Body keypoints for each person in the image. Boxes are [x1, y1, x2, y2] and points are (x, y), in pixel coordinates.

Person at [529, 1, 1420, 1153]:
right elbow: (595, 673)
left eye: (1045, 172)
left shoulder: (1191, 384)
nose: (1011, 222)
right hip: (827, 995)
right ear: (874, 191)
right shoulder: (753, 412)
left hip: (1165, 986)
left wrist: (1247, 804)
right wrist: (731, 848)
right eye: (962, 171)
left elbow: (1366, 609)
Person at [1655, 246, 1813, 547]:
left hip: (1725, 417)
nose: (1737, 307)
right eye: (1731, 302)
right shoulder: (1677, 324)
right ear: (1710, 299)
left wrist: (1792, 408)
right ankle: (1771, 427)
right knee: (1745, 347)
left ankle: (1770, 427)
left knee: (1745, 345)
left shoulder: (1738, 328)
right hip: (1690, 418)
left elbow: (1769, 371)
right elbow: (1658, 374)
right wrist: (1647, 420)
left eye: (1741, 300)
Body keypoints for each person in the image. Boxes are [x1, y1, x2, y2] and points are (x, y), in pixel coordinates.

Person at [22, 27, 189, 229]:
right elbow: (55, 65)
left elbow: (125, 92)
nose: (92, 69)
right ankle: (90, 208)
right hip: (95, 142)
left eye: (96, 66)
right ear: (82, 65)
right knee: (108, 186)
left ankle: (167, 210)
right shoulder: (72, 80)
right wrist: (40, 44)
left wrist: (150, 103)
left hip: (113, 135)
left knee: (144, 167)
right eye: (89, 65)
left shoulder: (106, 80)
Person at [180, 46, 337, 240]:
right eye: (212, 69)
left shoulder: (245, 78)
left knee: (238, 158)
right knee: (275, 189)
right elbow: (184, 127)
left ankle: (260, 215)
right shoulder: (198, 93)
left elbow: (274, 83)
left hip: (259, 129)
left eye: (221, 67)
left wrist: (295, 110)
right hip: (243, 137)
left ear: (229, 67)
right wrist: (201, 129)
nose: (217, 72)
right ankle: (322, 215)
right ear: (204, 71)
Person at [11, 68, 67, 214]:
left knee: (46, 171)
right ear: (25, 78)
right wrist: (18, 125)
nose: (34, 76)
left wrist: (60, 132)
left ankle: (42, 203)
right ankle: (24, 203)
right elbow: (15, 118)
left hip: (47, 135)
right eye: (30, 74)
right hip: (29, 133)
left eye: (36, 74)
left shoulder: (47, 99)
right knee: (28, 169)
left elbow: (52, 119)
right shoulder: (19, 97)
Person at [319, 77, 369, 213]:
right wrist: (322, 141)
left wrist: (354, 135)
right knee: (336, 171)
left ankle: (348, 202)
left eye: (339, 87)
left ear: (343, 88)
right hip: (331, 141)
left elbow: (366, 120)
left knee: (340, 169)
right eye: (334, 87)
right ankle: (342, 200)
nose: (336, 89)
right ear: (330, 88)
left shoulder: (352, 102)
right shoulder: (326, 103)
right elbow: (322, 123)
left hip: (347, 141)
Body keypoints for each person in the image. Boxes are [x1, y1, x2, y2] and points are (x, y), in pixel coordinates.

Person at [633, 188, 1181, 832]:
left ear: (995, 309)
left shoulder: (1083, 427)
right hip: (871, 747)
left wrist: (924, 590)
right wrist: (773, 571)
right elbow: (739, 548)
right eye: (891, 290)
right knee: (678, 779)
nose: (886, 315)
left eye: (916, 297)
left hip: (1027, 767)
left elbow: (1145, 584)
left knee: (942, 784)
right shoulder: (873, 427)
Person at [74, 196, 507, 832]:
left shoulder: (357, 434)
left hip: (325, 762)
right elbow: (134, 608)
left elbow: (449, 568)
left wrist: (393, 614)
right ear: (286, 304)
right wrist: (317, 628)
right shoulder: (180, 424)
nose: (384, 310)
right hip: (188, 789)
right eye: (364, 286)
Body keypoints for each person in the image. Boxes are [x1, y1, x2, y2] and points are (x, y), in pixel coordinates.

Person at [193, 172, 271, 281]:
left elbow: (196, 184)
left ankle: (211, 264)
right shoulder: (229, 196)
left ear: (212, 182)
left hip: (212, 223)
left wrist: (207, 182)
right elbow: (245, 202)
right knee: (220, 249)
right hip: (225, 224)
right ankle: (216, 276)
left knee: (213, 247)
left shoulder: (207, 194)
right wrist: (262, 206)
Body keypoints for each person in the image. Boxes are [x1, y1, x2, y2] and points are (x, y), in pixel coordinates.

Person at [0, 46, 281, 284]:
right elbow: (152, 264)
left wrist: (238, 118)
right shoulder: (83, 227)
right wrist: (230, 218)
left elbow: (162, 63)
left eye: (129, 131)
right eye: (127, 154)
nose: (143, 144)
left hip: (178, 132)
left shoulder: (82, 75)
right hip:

■ ■ ■ ■

EXERCISE PROMPT: The response should consist of the number of lines in the data that hold the word "ankle", with nothing added.

RESPONSE: 12